Statute Text
Fedlex ↗

1The Confederation shall set out principles on the harmonisation of the direct taxes imposed by the Confederation, the Cantons and the communes; it shall take account of the efforts towards harmonisation made by the Cantons.

2Harmonisation shall extend to tax liability, the object of the tax and the tax period, procedural law and the law relating to tax offences. Matters excluded from harmonisation shall include in particular tax scales, tax rates and tax allowances.

3The Confederation may issue regulations to prevent unjustified tax benefits.

1The Confederation may issue regulations for large corporate groups on being taxed in the market state and on a minimum rate of tax.

2In doing so, it shall be guided by international standards und model regulations.

3In order to safeguard the interests of the Swiss economy as a whole, it may derogate from:

the principles of universality and uniformity of taxation and the principle of taxation according to ability to pay in accordance with Article 127 paragraph 2;

the maximum tax rates in accordance with Article 128 paragraph 1;

the regulations on enforcement in accordance with the first sentence of Article 128 paragraph 4;

the matters excluded from tax harmonisation in accordance with the second sentence of Article 129 paragraph 2.

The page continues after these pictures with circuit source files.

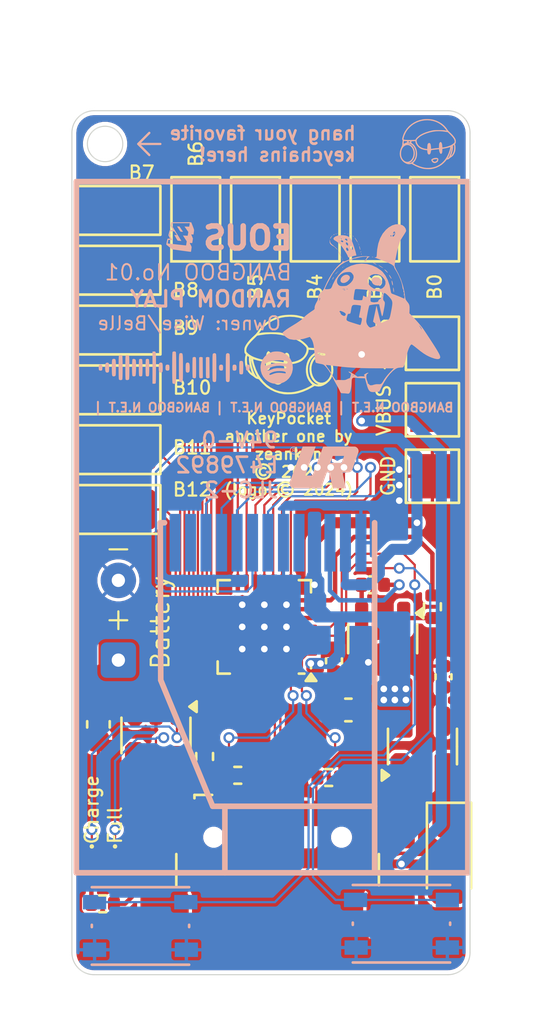
<source format=kicad_pcb>
(kicad_pcb
	(version 20241229)
	(generator "pcbnew")
	(generator_version "9.0")
	(general
		(thickness 1.6)
		(legacy_teardrops no)
	)
	(paper "A4")
	(layers
		(0 "F.Cu" signal)
		(2 "B.Cu" signal)
		(9 "F.Adhes" user "F.Adhesive")
		(11 "B.Adhes" user "B.Adhesive")
		(13 "F.Paste" user)
		(15 "B.Paste" user)
		(5 "F.SilkS" user "F.Silkscreen")
		(7 "B.SilkS" user "B.Silkscreen")
		(1 "F.Mask" user)
		(3 "B.Mask" user)
		(17 "Dwgs.User" user "User.Drawings")
		(19 "Cmts.User" user "User.Comments")
		(21 "Eco1.User" user "User.Eco1")
		(23 "Eco2.User" user "User.Eco2")
		(25 "Edge.Cuts" user)
		(27 "Margin" user)
		(31 "F.CrtYd" user "F.Courtyard")
		(29 "B.CrtYd" user "B.Courtyard")
		(35 "F.Fab" user)
		(33 "B.Fab" user)
		(39 "User.1" user)
		(41 "User.2" user)
		(43 "User.3" user)
		(45 "User.4" user)
	)
	(setup
		(stackup
			(layer "F.SilkS"
				(type "Top Silk Screen")
			)
			(layer "F.Paste"
				(type "Top Solder Paste")
			)
			(layer "F.Mask"
				(type "Top Solder Mask")
				(thickness 0.01)
			)
			(layer "F.Cu"
				(type "copper")
				(thickness 0.035)
			)
			(layer "dielectric 1"
				(type "core")
				(thickness 1.51)
				(material "FR4")
				(epsilon_r 4.5)
				(loss_tangent 0.02)
			)
			(layer "B.Cu"
				(type "copper")
				(thickness 0.035)
			)
			(layer "B.Mask"
				(type "Bottom Solder Mask")
				(thickness 0.01)
			)
			(layer "B.Paste"
				(type "Bottom Solder Paste")
			)
			(layer "B.SilkS"
				(type "Bottom Silk Screen")
			)
			(copper_finish "None")
			(dielectric_constraints no)
		)
		(pad_to_mask_clearance 0)
		(allow_soldermask_bridges_in_footprints no)
		(tenting front back)
		(pcbplotparams
			(layerselection 0x00000000_00000000_55555555_5755f5ff)
			(plot_on_all_layers_selection 0x00000000_00000000_00000000_00000000)
			(disableapertmacros no)
			(usegerberextensions no)
			(usegerberattributes yes)
			(usegerberadvancedattributes yes)
			(creategerberjobfile yes)
			(dashed_line_dash_ratio 12.000000)
			(dashed_line_gap_ratio 3.000000)
			(svgprecision 4)
			(plotframeref no)
			(mode 1)
			(useauxorigin no)
			(hpglpennumber 1)
			(hpglpenspeed 20)
			(hpglpendiameter 15.000000)
			(pdf_front_fp_property_popups yes)
			(pdf_back_fp_property_popups yes)
			(pdf_metadata yes)
			(pdf_single_document no)
			(dxfpolygonmode yes)
			(dxfimperialunits yes)
			(dxfusepcbnewfont yes)
			(psnegative no)
			(psa4output no)
			(plot_black_and_white yes)
			(plotinvisibletext no)
			(sketchpadsonfab no)
			(plotpadnumbers no)
			(hidednponfab no)
			(sketchdnponfab yes)
			(crossoutdnponfab yes)
			(subtractmaskfromsilk no)
			(outputformat 1)
			(mirror no)
			(drillshape 1)
			(scaleselection 1)
			(outputdirectory "")
		)
	)
	(net 0 "")
	(net 1 "/BAT+")
	(net 2 "GND")
	(net 3 "Net-(U3-BP)")
	(net 4 "+3V3")
	(net 5 "Net-(D1-K)")
	(net 6 "Net-(D1-A)")
	(net 7 "Net-(D2-K)")
	(net 8 "VBUS")
	(net 9 "VSYS")
	(net 10 "/LCD_SDA")
	(net 11 "unconnected-(DP1-NC-Pad1)")
	(net 12 "/LCD_RS")
	(net 13 "/LCD_SCL")
	(net 14 "/LCD_CS")
	(net 15 "Net-(DP1-LEDK)")
	(net 16 "/LCD_RES")
	(net 17 "unconnected-(DP1-NC-Pad2)")
	(net 18 "unconnected-(DP1-NC-Pad9)")
	(net 19 "/PD_CC1")
	(net 20 "unconnected-(J1-SBU2-PadB8)")
	(net 21 "/PD_CC2")
	(net 22 "unconnected-(J1-SBU1-PadA8)")
	(net 23 "Net-(Q1-B)")
	(net 24 "Net-(Q1-E)")
	(net 25 "Net-(U2-PROG)")
	(net 26 "/LCD_BL")
	(net 27 "Net-(U1-PC0)")
	(net 28 "Net-(U1-PC3)")
	(net 29 "unconnected-(U1-PA0-Pad5)")
	(net 30 "unconnected-(U1-PC19{slash}DCK-Pad24)")
	(net 31 "/USB_D-")
	(net 32 "/USB_D+")
	(net 33 "unconnected-(U1-PC18{slash}DIO-Pad25)")
	(net 34 "unconnected-(U1-PA1-Pad6)")
	(net 35 "Net-(U1-PB0)")
	(net 36 "Net-(U1-PB1{slash}PB5)")
	(net 37 "Net-(U1-PB3)")
	(net 38 "Net-(U1-PB4)")
	(net 39 "Net-(U1-PB6)")
	(net 40 "Net-(U1-PB7)")
	(net 41 "Net-(U1-PB8)")
	(net 42 "Net-(U1-PB9)")
	(net 43 "Net-(U1-PB10)")
	(net 44 "Net-(U1-PB11)")
	(net 45 "Net-(U1-PB12)")
	(footprint "TestPoint:TestPoint_Keystone_5015_Micro_Mini" (layer "F.Cu") (at 102.1 42.3))
	(footprint "TestPoint:TestPoint_Keystone_5015_Micro_Mini" (layer "F.Cu") (at 102.1 39.6))
	(footprint "Connector_Wire:SolderWire-0.1sqmm_1x02_P3.6mm_D0.4mm_OD1mm" (layer "F.Cu") (at 102.1 51.8 90))
	(footprint "TestPoint:TestPoint_Keystone_5015_Micro_Mini" (layer "F.Cu") (at 116.4 31.9 -90))
	(footprint "Connector_USB:USB_C_Receptacle_GCT_USB4110" (layer "F.Cu") (at 109.3 62.4))
	(footprint "TestPoint:TestPoint_Keystone_5015_Micro_Mini" (layer "F.Cu") (at 108.3 31.9 -90))
	(footprint "Capacitor_SMD:C_0603_1608Metric" (layer "F.Cu") (at 112.5 54.05 180))
	(footprint "Resistor_SMD:R_0402_1005Metric" (layer "F.Cu") (at 107.5 57 180))
	(footprint "LED_SMD:LED_0402_1005Metric" (layer "F.Cu") (at 100.9 61.3 -90))
	(footprint "LED_SMD:LED_0402_1005Metric" (layer "F.Cu") (at 101.95 61.3 -90))
	(footprint "Resistor_SMD:R_0402_1005Metric" (layer "F.Cu") (at 113.6 48.4))
	(footprint "TestPoint:TestPoint_Keystone_5015_Micro_Mini" (layer "F.Cu") (at 102.1 36.9))
	(footprint "TestPoint:TestPoint_Keystone_5015_Micro_Mini" (layer "F.Cu") (at 102.1 34.2))
	(footprint "Resistor_SMD:R_0402_1005Metric" (layer "F.Cu") (at 106 56.15 90))
	(footprint "TestPoint:TestPoint_Keystone_5015_Micro_Mini" (layer "F.Cu") (at 113.7 31.9 -90))
	(footprint "TestPoint:TestPoint_Keystone_5015_Micro_Mini" (layer "F.Cu") (at 102.1 45))
	(footprint "TestPoint:TestPoint_Pad_2.0x2.0mm" (layer "F.Cu") (at 116.3 43.5))
	(footprint "TestPoint:TestPoint_Pad_2.0x2.0mm" (layer "F.Cu") (at 116.3 40.5))
	(footprint "Package_TO_SOT_SMD:SOT-23-5" (layer "F.Cu") (at 115.85 55.7 90))
	(footprint "TestPoint:TestPoint_Pad_2.0x2.0mm" (layer "F.Cu") (at 116.3 37.5))
	(footprint "LOGO" (layer "F.Cu") (at 109.8 38))
	(footprint "TestPoint:TestPoint_Keystone_5015_Micro_Mini" (layer "F.Cu") (at 102.1 31.5))
	(footprint "Resistor_SMD:R_0402_1005Metric" (layer "F.Cu") (at 116.3 49.39 -90))
	(footprint "Resistor_SMD:R_0402_1005Metric" (layer "F.Cu") (at 101.39 62.8))
	(footprint "Capacitor_SMD:C_0603_1608Metric" (layer "F.Cu") (at 101.2 54.7 -90))
	(footprint "TestPoint:TestPoint_Keystone_5015_Micro_Mini" (layer "F.Cu") (at 105.6 31.9 90))
	(footprint "TestPoint:TestPoint_Keystone_5015_Micro_Mini" (layer "F.Cu") (at 111 31.9 -90))
	(footprint "Package_DFN_QFN:QFN-28-1EP_4x4mm_P0.4mm_EP2.7x2.7mm" (layer "F.Cu") (at 108.7 50.3 180))
	(footprint "Capacitor_SMD:C_0402_1005Metric" (layer "F.Cu") (at 116.8 52.55 90))
	(footprint "Diode_SMD:D_SOD-123F" (layer "F.Cu") (at 117.05 60.45 -90))
	(footprint "Package_TO_SOT_SMD:TSOT-23-6" (layer "F.Cu") (at 103.8 55.2 -90))
	(footprint "Package_TO_SOT_SMD:SOT-23" (layer "F.Cu") (at 114.05 50.8375 -90))
	(footprint "Resistor_SMD:R_0402_1005Metric" (layer "F.Cu") (at 111.61 57.1))
	(footprint "Capacitor_SMD:C_0402_1005Metric" (layer "F.Cu") (at 111.85 51.8325 90))
	(footprint "LOGO" (layer "B.Cu") (at 116.1 28.5 180))
	(footprint "Button_Switch_SMD:SW_Push_1P1T_NO_Vertical_Wuerth_434133025816" (layer "B.Cu") (at 114.9 63.7 180))
	(footprint "LOGO"
		(layer "B.Cu")
		(uuid "2a92a924-c37e-4fc7-adcd-b722abb184a2")
		(at 111.4 43.1 180)
		(property "Reference" "G***"
			(at 0 0 0)
			(layer "B.SilkS")
			(hide yes)
			(uuid "9b7da12d-b8f4-47b7-92c2-880aef2a6701")
			(effects
				(font
					(size 1.5 1.5)
					(thickness 0.3)
				)
				(justify mirror)
			)
		)
		(property "Value" "LOGO"
			(at 0.75 0 0)
			(layer "B.SilkS")
			(hide yes)
			(uuid "e6d004b4-db33-4651-812d-e0d27abf2280")
			(effects
				(font
					(size 1.5 1.5)
					(thickness 0.3)
				)
				(justify mirror)
			)
		)
		(property "Datasheet" ""
			(at 0 0 180)
			(unlocked yes)
			(layer "F.Fab")
			(hide yes)
			(uuid "3769dfaf-15af-4b6e-9e60-c4ade5058dee")
			(effects
				(font
					(size 1.27 1.27)
					(thickness 0.15)
				)
			)
		)
		(property "Description" ""
			(at 0 0 180)
			(unlocked yes)
			(layer "F.Fab")
			(hide yes)
			(uuid "e69cd153-ba20-44a5-9fa0-46fe5ad7fbf7")
			(effects
				(font
					(size 1.27 1.27)
					(thickness 0.15)
				)
			)
		)
		(attr board_only exclude_from_pos_files exclude_from_bom)
		(fp_poly
			(pts
				(xy 1.381249 0.867001) (xy 1.402539 0.861841) (xy 1.417093 0.853434) (xy 1.42067 0.84952) (xy 1.426562 0.836762)
				(xy 1.428554 0.82146) (xy 1.42698 0.805964) (xy 1.422178 0.792621) (xy 1.414482 0.783781) (xy 1.411024 0.782138)
				(xy 1.40628 0.780064) (xy 1.406398 0.776958) (xy 1.411823 0.770803) (xy 1.414025 0.768589) (xy 1.420095 0.761302)
				(xy 1.423949 0.752702) (xy 1.426421 0.740299) (xy 1.427819 0.727604) (xy 1.42975 0.712267) (xy 1.432246 0.699778)
				(xy 1.434797 0.692615) (xy 1.435046 0.692275) (xy 1.436492 0.688682) (xy 1.431953 0.687145) (xy 1.425321 0.686924)
				(xy 1.415791 0.688215) (xy 1.409995 0.693065) (xy 1.40709 0.702935) (xy 1.406231 0.719287) (xy 1.406227 0.719997)
				(xy 1.404591 0.735597) (xy 1.400415 0.749536) (xy 1.394629 0.759012) (xy 1.392787 0.760523) (xy 1.386326 0.762206)
				(xy 1.374705 0.76334) (xy 1.364755 0.763636) (xy 1.341521 0.763697) (xy 1.341521 0.725311) (xy 1.34145 0.707527)
				(xy 1.340974 0.696312) (xy 1.339694 0.69015) (xy 1.337211 0.687528) (xy 1.333127 0.686933) (xy 1.331419 0.686924)
				(xy 1.321317 0.686924) (xy 1.321317 0.77784) (xy 1.321317 0.849524) (xy 1.341521 0.849524) (xy 1.341521 0.816151)
				(xy 1.341521 0.782779) (xy 1.366698 0.785062) (xy 1.382646 0.787265) (xy 1.392772 0.790833) (xy 1.399024 0.796172)
				(xy 1.405272 0.80977) (xy 1.404733 0.824752) (xy 1.398692 0.836692) (xy 1.392326 0.842333) (xy 1.383043 0.845682)
				(xy 1.368404 0.847573) (xy 1.366366 0.847727) (xy 1.341521 0.849524) (xy 1.321317 0.849524) (xy 1.321317 0.868756)
				(xy 1.353772 0.868756)
			)
			(stroke
				(width 0)
				(type solid)
			)
			(fill yes)
			(layer "B.SilkS")
			(uuid "40a94781-431f-41da-af6e-a631d4b77626")
		)
		(fp_poly
			(pts
				(xy 1.398768 0.937501) (xy 1.430318 0.929157) (xy 1.459893 0.915192) (xy 1.486593 0.895889) (xy 1.509514 0.87153)
				(xy 1.527756 0.842397) (xy 1.540417 0.808774) (xy 1.544328 0.790641) (xy 1.546298 0.755236) (xy 1.540872 0.720837)
				(xy 1.528731 0.688396) (xy 1.51056 0.658864) (xy 1.487042 0.633192) (xy 1.458862 0.612333) (xy 1.426702 0.597238)
				(xy 1.400379 0.590271) (xy 1.381368 0.5873) (xy 1.36617 0.586531) (xy 1.35082 0.588031) (xy 1.333439 0.591411)
				(xy 1.301657 0.601384) (xy 1.273351 0.617193) (xy 1.24654 0.639948) (xy 1.246273 0.640213) (xy 1.222117 0.669572)
				(xy 1.205186 0.701606) (xy 1.195492 0.735378) (xy 1.19349 0.763697) (xy 1.22636 0.763697) (xy 1.226555 0.743881)
				(xy 1.227411 0.729834) (xy 1.229331 0.719249) (xy 1.232719 0.709819) (xy 1.237464 0.700205) (xy 1.256326 0.670985)
				(xy 1.278483 0.648852) (xy 1.291946 0.639694) (xy 1.311201 0.629329) (xy 1.328003 0.622947) (xy 1.345445 0.6198)
				(xy 1.366616 0.61914) (xy 1.375867 0.619371) (xy 1.394667 0.620349) (xy 1.408397 0.622231) (xy 1.420065 0.625741)
				(xy 1.432679 0.631598) (xy 1.437562 0.63417) (xy 1.464798 0.652323) (xy 1.486376 0.675116) (xy 1.501728 0.699911)
				(xy 1.510447 0.723982) (xy 1.514815 0.752063) (xy 1.514705 0.781275) (xy 1.50999 0.808739) (xy 1.506917 0.818247)
				(xy 1.494324 0.842157) (xy 1.475833 0.864963) (xy 1.45356 0.884543) (xy 1.429625 0.898773) (xy 1.424355 0.900972)
				(xy 1.394308 0.908685) (xy 1.362197 0.910346) (xy 1.330965 0.905943) (xy 1.316279 0.901343) (xy 1.291833 0.888419)
				(xy 1.268575 0.86973) (xy 1.248925 0.847503) (xy 1.237651 0.829117) (xy 1.232452 0.817743) (xy 1.229139 0.807593)
				(xy 1.227297 0.796262) (xy 1.226509 0.781342) (xy 1.22636 0.763697) (xy 1.19349 0.763697) (xy 1.193048 0.769953)
				(xy 1.197866 0.804395) (xy 1.20996 0.837767) (xy 1.229341 0.869134) (xy 1.242957 0.88503) (xy 1.270855 0.909025)
				(xy 1.301287 0.925986) (xy 1.333351 0.936198) (xy 1.366145 0.939942)
			)
			(stroke
				(width 0)
				(type solid)
			)
			(fill yes)
			(layer "B.SilkS")
			(uuid "03f6496b-b8c0-4a44-8e87-1fda9926dd88")
		)
		(fp_poly
			(pts
				(xy 1.250427 0.158599) (xy 1.278237 0.081592) (xy 1.305414 0.006383) (xy 1.331822 -0.066655) (xy 1.357327 -0.137152)
				(xy 1.381793 -0.204735) (xy 1.405086 -0.269033) (xy 1.42707 -0.329673) (xy 1.44761 -0.386283) (xy 1.466572 -0.438492)
				(xy 1.48382 -0.485928) (xy 1.499219 -0.528219) (xy 1.512635 -0.564993) (xy 1.523931 -0.595878) (xy 1.532974 -0.620502)
				(xy 1.539628 -0.638493) (xy 1.543757 -0.64948) (xy 1.544977 -0.652577) (xy 1.553574 -0.68014) (xy 1.55856 -0.711593)
				(xy 1.559642 -0.743565) (xy 1.556526 -0.772686) (xy 1.555742 -0.776324) (xy 1.543144 -0.81338) (xy 1.523649 -0.847597)
				(xy 1.498229 -0.877984) (xy 1.467855 -0.90355) (xy 1.433498 -0.923303) (xy 1.399943 -0.935302) (xy 1.396015 -0.936136)
				(xy 1.390694 -0.936894) (xy 1.383601 -0.937578) (xy 1.374356 -0.938191) (xy 1.362579 -0.938738)
				(xy 1.347891 -0.939222) (xy 1.329911 -0.939646) (xy 1.308261 -0.940015) (xy 1.282559 -0.940332)
				(xy 1.252427 -0.9406) (xy 1.217485 -0.940822) (xy 1.177353 -0.941004) (xy 1.131651 -0.941148) (xy 1.079999 -0.941257)
				(xy 1.022019 -0.941336) (xy 0.957329 -0.941387) (xy 0.885551 -0.941416) (xy 0.806304 -0.941424)
				(xy 0.753756 -0.941421) (xy 0.131323 -0.941354) (xy 0.048862 -0.71211) (xy 0.032289 -0.666047) (xy 0.015103 -0.618301)
				(xy -0.002245 -0.57012) (xy -0.019307 -0.522753) (xy -0.035632 -0.477448) (xy -0.050771 -0.435452)
				(xy -0.064274 -0.398013) (xy -0.075691 -0.36638) (xy -0.079956 -0.354573) (xy -0.126313 -0.22628)
				(xy -0.180338 -0.22628) (xy -0.200175 -0.226415) (xy -0.216736 -0.226785) (xy -0.228544 -0.227337)
				(xy -0.234117 -0.228019) (xy -0.234362 -0.228202) (xy -0.235237 -0.232336) (xy -0.237776 -0.243792)
				(xy -0.241855 -0.26201) (xy -0.247345 -0.286432) (xy -0.254122 -0.316498) (xy -0.262059 -0.35165)
				(xy -0.27103 -0.391328) (xy -0.280909 -0.434974) (xy -0.291568 -0.482028) (xy -0.302883 -0.531932)
				(xy -0.314727 -0.584126) (xy -0.315177 -0.586106) (xy -0.327037 -0.63837) (xy -0.338374 -0.68836)
				(xy -0.34906 -0.735517) (xy -0.358969 -0.779285) (xy -0.367976 -0.819102) (xy -0.375953 -0.854412)
				(xy -0.382776 -0.884656) (xy -0.388317 -0.909274) (xy -0.392451 -0.927709) (xy -0.39505 -0.939402)
				(xy -0.39599 -0.943794) (xy -0.395991 -0.943809) (xy -0.399909 -0.944118) (xy -0.411172 -0.944362)
				(xy -0.429043 -0.944542) (xy -0.452787 -0.944661) (xy -0.481666 -0.944722) (xy -0.514945 -0.944724)
				(xy -0.551888 -0.944672) (xy -0.591757 -0.944566) (xy -0.633817 -0.944408) (xy -0.677331 -0.944201)
				(xy -0.721563 -0.943947) (xy -0.765778 -0.943646) (xy -0.809237 -0.943302) (xy -0.851206 -0.942917)
				(xy -0.890029 -0.942502) (xy -0.990097 -0.941347) (xy -0.98795 -0.932326) (xy -0.98675 -0.927099)
				(xy -0.983901 -0.914578) (xy -0.979534 -0.895353) (xy -0.973784 -0.870013) (xy -0.966785 -0.839146)
				(xy -0.958668 -0.803341) (xy -0.949569 -0.763187) (xy -0.939621 -0.719273) (xy -0.928956 -0.672188)
				(xy -0.917709 -0.622521) (xy -0.908962 -0.583885) (xy -0.897374 -0.532728) (xy -0.886271 -0.483758)
				(xy -0.875784 -0.437558) (xy -0.866047 -0.394712) (xy -0.857192 -0.355803) (xy -0.849353 -0.321416)
				(xy -0.842663 -0.292133) (xy -0.837255 -0.268539) (xy -0.833261 -0.251217) (xy -0.830815 -0.240751)
				(xy -0.830074 -0.237743) (xy -0.830068 -0.235966) (xy -0.831744 -0.23451) (xy -0.835858 -0.23333)
				(xy -0.843166 -0.232381) (xy -0.854425 -0.231618) (xy -0.870391 -0.230998) (xy -0.891819 -0.230475)
				(xy -0.919468 -0.230005) (xy -0.954092 -0.229543) (xy -0.972644 -0.229319) (xy -1.012429 -0.228796)
				(xy -1.04502 -0.228226) (xy -1.071307 -0.227564) (xy -1.092178 -0.226764) (xy -1.108521 -0.225781)
				(xy -1.121225 -0.224571) (xy -1.131179 -0.223088) (xy -1.13927 -0.221287) (xy -1.141203 -0.220754)
				(xy -1.179621 -0.205724) (xy -1.213521 -0.184158) (xy -1.242467 -0.156497) (xy -1.266025 -0.123179)
				(xy -1.28376 -0.084642) (xy -1.287635 -0.072937) (xy -1.290151 -0.065298) (xy -1.295146 -0.050688)
				(xy -1.302393 -0.029748) (xy -1.311665 -0.003124) (xy -1.322736 0.028544) (xy -1.335378 0.064611)
				(xy -1.349364 0.104434) (xy -1.364468 0.14737) (xy -1.380463 0.192777) (xy -1.397121 0.240011) (xy -1.414216 0.288428)
				(xy -1.43152 0.337386) (xy -1.448808 0.386242) (xy -1.465851 0.434352) (xy -1.482423 0.481074) (xy -1.495281 0.517273)
				(xy -0.904783 0.517273) (xy -0.895444 0.491989) (xy -0.891849 0.482086) (xy -0.885963 0.465674)
				(xy -0.878184 0.443867) (xy -0.868906 0.417776) (xy -0.858526 0.388516) (xy -0.84744 0.357198) (xy -0.840088 0.336391)
				(xy -0.79407 0.206077) (xy -0.53846 0.206077) (xy -0.493835 0.206093) (xy -0.451687 0.206138) (xy -0.412697 0.206209)
				(xy -0.377544 0.206304) (xy -0.346909 0.206421) (xy -0.321471 0.206555) (xy -0.301911 0.206706)
				(xy -0.288908 0.20687) (xy -0.283142 0.207044) (xy -0.282911 0.207087) (xy -0.284252 0.210978) (xy -0.288054 0.22166)
				(xy -0.294027 0.238326) (xy -0.301881 0.26017) (xy -0.311325 0.286383) (xy -0.322069 0.316159) (xy -0.333823 0.348691)
				(xy -0.338507 0.361645) (xy -0.394044 0.515193) (xy -0.649413 0.516233) (xy -0.904783 0.517273)
			
... [305016 chars truncated]
</source>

Art. 129 BV — Tax Harmonisation

Overview

Article 129 of the Federal Constitution regulates the harmonisation of direct taxes in Switzerland. Direct taxes are taxes on income and wealth of natural persons as well as on profit and capital of companies. Harmonisation means that these taxes must function according to the same basic rules in all cantons.

The Confederation must establish principles for this harmonisation. These concern five areas: who must pay taxes (tax liability), what is taxed (object), when taxes are due (temporal assessment), how the tax procedure works (procedural law) and which tax offences are punished (tax criminal law).

What is important: The cantons retain their autonomy regarding tax rates (how high the taxes are), tax tariffs (how steep the progression is) and exemptions (which amounts remain tax-free). Thus the Canton of Zug can continue to have lower tax rates than the Canton of Bern, but both must tax dividends according to the same rules, for example.

A concrete example: A person who moves from Zurich to Basel will find the same tax forms, the same deduction possibilities and the same deadlines in both cantons. However, the Basel tax rate may be higher or lower than the Zurich one.

The Confederation may also issue regulations against unjustified tax privileges. This is directed against unfair privileges that individual cantons could grant.

Tax harmonisation affects everyone: Private individuals must fill out their tax returns according to harmonised rules. Companies benefit from uniform procedures when doing business in several cantons. The cantons must adapt their tax laws but retain important design freedoms.

In case of violations of harmonisation, the Federal Supreme Court can intervene and overturn cantonal regulations. Harmonisation thus creates legal certainty and fair tax competition between the cantons without destroying federal diversity.